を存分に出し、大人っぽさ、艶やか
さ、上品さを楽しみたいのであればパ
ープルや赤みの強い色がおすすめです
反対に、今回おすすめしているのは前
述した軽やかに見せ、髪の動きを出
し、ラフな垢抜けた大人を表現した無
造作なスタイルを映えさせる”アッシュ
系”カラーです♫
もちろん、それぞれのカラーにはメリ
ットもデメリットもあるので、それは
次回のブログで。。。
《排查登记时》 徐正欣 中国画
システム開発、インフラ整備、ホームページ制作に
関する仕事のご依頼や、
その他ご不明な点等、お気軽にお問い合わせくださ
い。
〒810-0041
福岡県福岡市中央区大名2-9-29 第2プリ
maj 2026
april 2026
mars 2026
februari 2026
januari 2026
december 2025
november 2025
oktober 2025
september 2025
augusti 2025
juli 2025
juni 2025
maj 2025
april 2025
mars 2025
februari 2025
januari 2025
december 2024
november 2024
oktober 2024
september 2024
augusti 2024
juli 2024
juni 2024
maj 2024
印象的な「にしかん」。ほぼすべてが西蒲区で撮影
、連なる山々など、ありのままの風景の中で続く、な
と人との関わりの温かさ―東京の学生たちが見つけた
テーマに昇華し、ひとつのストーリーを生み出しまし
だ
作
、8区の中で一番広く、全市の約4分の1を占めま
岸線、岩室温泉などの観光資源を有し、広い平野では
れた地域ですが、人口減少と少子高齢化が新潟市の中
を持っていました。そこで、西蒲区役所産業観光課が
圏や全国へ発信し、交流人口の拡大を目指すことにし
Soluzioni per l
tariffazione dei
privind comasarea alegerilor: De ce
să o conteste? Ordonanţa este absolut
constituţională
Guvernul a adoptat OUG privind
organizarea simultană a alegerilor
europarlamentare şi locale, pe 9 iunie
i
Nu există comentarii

=-=-=

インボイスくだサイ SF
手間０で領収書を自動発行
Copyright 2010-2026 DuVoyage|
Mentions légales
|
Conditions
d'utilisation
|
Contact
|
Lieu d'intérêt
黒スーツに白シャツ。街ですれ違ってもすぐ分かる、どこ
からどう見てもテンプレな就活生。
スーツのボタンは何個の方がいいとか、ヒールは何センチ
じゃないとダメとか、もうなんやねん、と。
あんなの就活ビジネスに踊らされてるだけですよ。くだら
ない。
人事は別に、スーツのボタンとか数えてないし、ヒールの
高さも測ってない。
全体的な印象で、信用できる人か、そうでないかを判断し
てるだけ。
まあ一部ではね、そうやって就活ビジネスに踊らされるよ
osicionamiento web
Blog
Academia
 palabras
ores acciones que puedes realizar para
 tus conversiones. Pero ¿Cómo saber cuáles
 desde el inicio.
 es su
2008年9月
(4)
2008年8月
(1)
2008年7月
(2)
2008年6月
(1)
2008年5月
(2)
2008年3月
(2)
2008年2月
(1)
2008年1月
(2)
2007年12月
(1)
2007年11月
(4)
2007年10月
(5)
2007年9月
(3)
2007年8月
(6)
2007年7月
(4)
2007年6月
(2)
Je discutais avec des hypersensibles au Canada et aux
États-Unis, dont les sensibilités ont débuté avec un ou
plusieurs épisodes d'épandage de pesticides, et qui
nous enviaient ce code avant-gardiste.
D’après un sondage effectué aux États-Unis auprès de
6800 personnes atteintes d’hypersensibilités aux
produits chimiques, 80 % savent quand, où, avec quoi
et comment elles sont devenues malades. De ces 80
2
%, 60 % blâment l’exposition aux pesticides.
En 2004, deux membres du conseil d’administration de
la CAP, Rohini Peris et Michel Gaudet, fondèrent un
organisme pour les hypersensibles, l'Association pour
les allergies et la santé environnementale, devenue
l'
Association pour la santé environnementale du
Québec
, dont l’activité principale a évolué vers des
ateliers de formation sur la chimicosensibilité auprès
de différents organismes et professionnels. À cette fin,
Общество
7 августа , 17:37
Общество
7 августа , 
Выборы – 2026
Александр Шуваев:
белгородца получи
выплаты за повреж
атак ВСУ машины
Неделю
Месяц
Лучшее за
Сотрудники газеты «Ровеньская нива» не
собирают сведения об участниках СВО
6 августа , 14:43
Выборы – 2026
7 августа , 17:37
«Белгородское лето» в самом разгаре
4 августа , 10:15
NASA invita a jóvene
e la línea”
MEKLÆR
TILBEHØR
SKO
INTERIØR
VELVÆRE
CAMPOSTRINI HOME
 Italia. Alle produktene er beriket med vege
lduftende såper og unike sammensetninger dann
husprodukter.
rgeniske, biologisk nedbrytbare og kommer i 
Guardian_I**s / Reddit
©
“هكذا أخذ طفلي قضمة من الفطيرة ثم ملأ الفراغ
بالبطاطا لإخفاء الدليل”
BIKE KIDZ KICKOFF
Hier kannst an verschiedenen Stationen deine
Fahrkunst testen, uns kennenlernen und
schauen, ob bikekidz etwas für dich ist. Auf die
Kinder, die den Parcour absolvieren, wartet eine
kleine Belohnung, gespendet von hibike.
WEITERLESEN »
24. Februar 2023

=-=-=

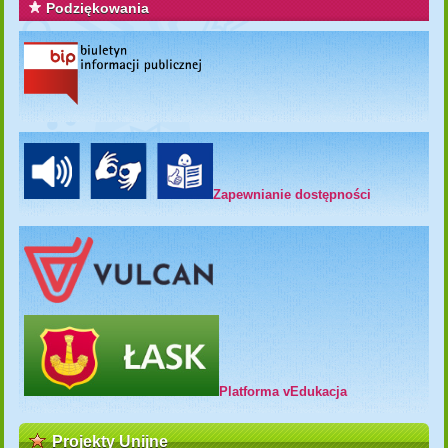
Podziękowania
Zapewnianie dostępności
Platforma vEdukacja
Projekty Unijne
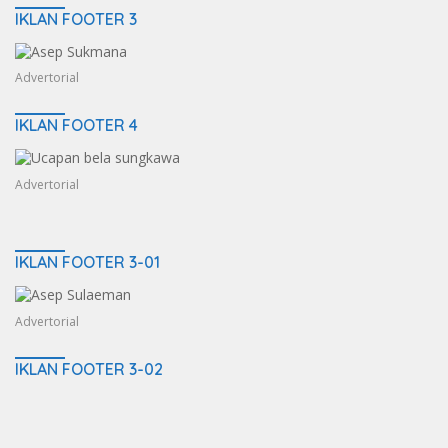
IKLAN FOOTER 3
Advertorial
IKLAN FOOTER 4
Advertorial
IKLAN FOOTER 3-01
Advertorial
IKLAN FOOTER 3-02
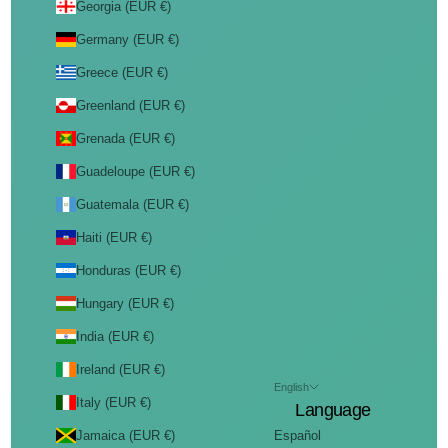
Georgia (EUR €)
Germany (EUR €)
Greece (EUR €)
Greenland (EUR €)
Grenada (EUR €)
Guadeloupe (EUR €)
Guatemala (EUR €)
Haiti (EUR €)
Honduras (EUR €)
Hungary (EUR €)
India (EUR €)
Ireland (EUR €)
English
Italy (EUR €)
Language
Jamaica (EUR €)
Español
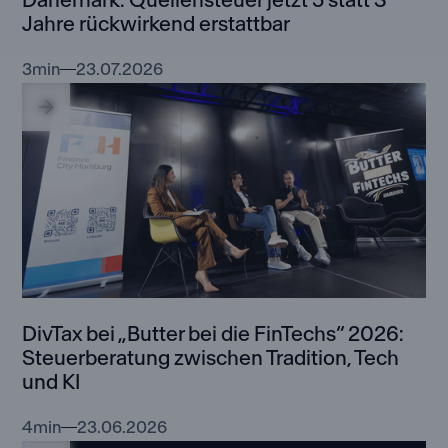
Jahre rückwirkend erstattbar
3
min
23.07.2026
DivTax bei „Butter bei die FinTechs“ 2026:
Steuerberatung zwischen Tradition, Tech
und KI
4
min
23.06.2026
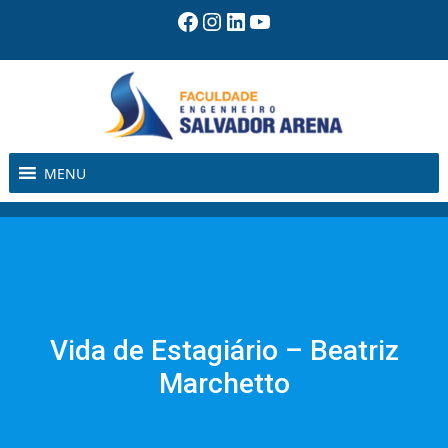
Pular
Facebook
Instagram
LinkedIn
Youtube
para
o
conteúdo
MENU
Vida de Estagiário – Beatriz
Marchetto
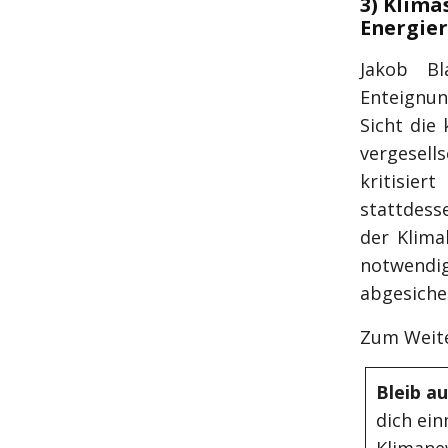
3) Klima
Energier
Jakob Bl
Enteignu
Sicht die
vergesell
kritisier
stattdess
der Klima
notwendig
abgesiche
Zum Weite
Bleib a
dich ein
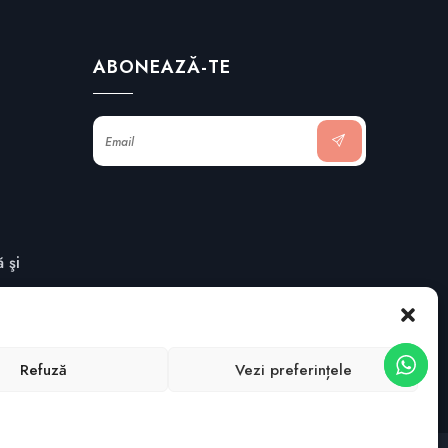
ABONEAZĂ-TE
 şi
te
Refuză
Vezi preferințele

=-=-=

Reproduce the lines above verbatim, starting with the line that contains "を存分に出し、大人っぽさ、艶やか" and stopping after the line that contains "Nu există comentarii".

を存分に出し、大人っぽさ、艶やか
さ、上品さを楽しみたいのであればパ
ープルや赤みの強い色がおすすめです
反対に、今回おすすめしているのは前
述した軽やかに見せ、髪の動きを出
し、ラフな垢抜けた大人を表現した無
造作なスタイルを映えさせる”アッシュ
系”カラーです♫
もちろん、それぞれのカラーにはメリ
ットもデメリットもあるので、それは
次回のブログで。。。
《排查登记时》 徐正欣 中国画
システム開発、インフラ整備、ホームページ制作に
関する仕事のご依頼や、
その他ご不明な点等、お気軽にお問い合わせくださ
い。
〒810-0041
福岡県福岡市中央区大名2-9-29 第2プリ
maj 2026
april 2026
mars 2026
februari 2026
januari 2026
december 2025
november 2025
oktober 2025
september 2025
augusti 2025
juli 2025
juni 2025
maj 2025
april 2025
mars 2025
februari 2025
januari 2025
december 2024
november 2024
oktober 2024
september 2024
augusti 2024
juli 2024
juni 2024
maj 2024
印象的な「にしかん」。ほぼすべてが西蒲区で撮影
、連なる山々など、ありのままの風景の中で続く、な
と人との関わりの温かさ―東京の学生たちが見つけた
テーマに昇華し、ひとつのストーリーを生み出しまし
だ
作
、8区の中で一番広く、全市の約4分の1を占めま
岸線、岩室温泉などの観光資源を有し、広い平野では
れた地域ですが、人口減少と少子高齢化が新潟市の中
を持っていました。そこで、西蒲区役所産業観光課が
圏や全国へ発信し、交流人口の拡大を目指すことにし
Soluzioni per l
tariffazione dei
privind comasarea alegerilor: De ce
să o conteste? Ordonanţa este absolut
constituţională
Guvernul a adoptat OUG privind
organizarea simultană a alegerilor
europarlamentare şi locale, pe 9 iunie
i
Nu există comentarii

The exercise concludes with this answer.